> **Information**:
-- Opening Marker --

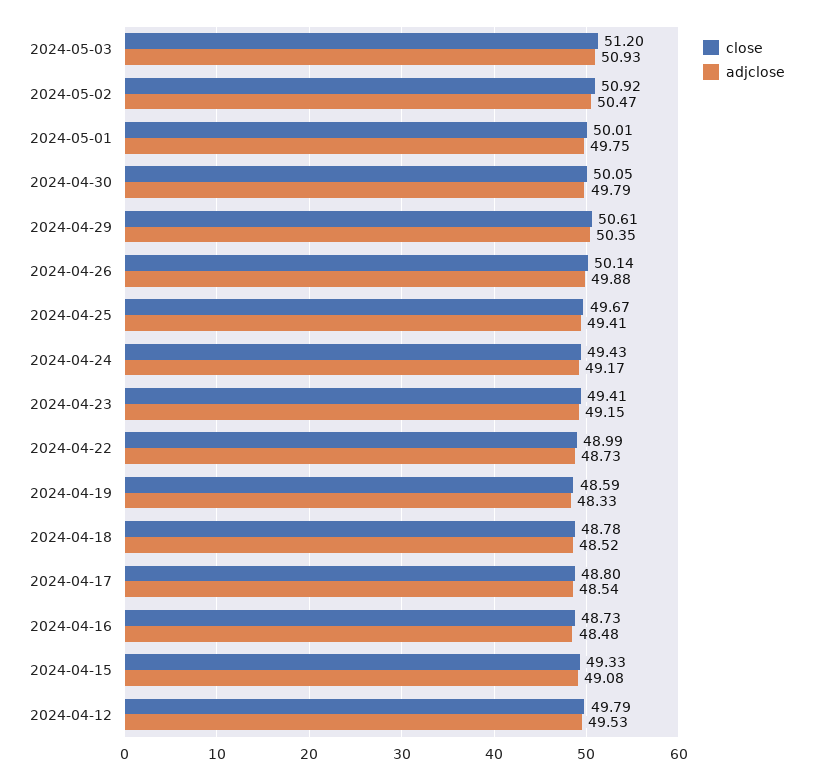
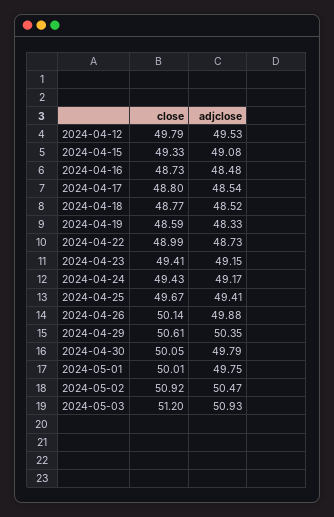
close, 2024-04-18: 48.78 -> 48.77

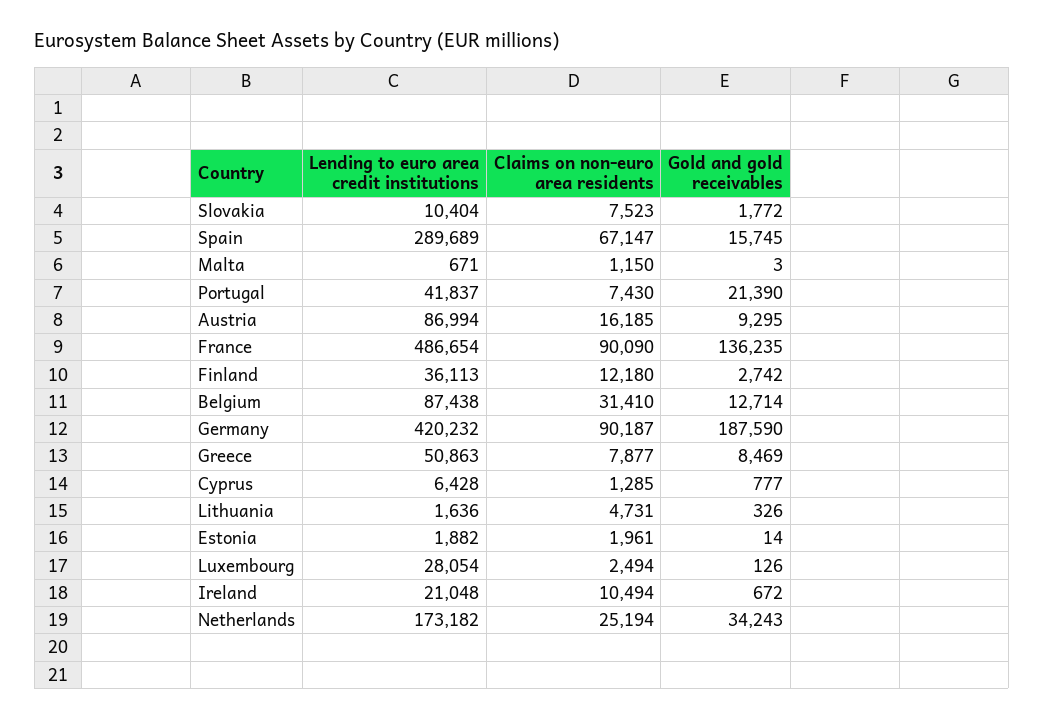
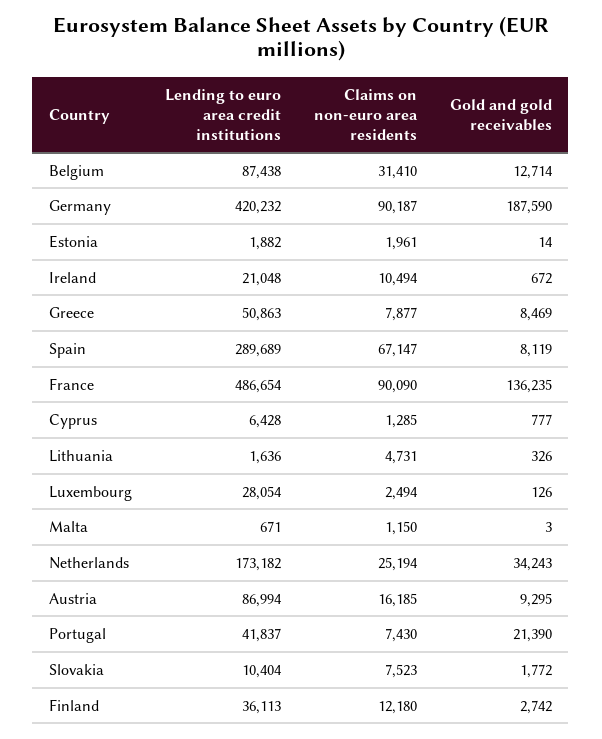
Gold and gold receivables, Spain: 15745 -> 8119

-- Closing Marker --
-- Opening Marker --

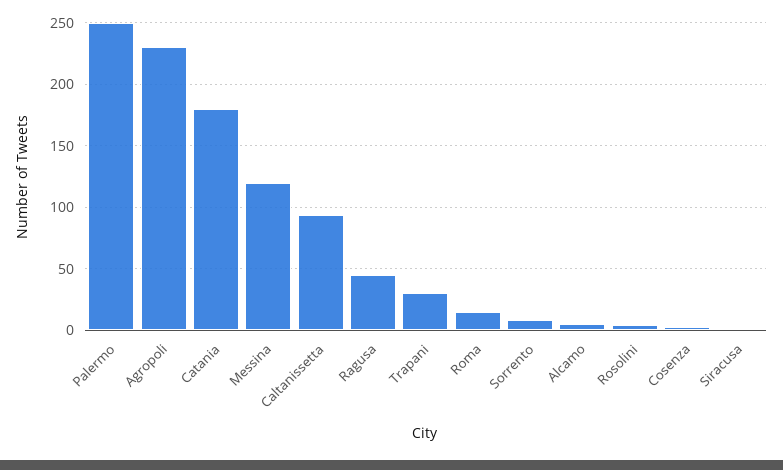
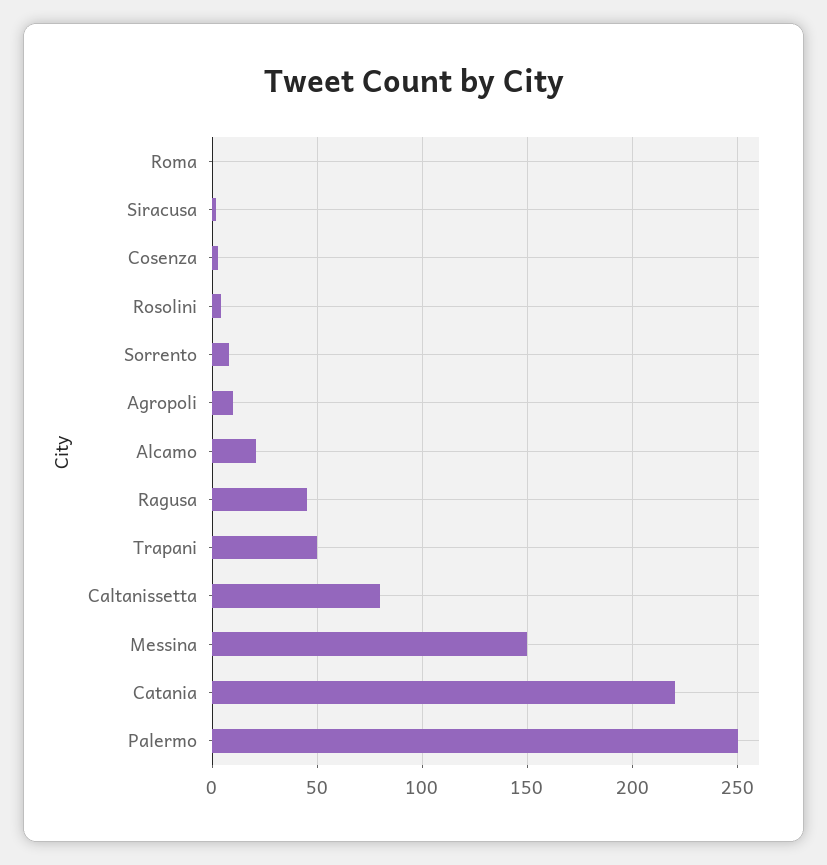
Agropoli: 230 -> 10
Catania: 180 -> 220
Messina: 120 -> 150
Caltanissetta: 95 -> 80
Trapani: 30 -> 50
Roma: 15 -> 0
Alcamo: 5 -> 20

-- Closing Marker --

> **Directions**: Using the entries above, transcribe exactly from the line that has "close, 2024-04-18: 48.78 -> 48.77" through the line that has "Gold and gold". Pictures are dropped.

> **Answer box**:
close, 2024-04-18: 48.78 -> 48.77

Gold and gold receivables, Spain: 15745 -> 8119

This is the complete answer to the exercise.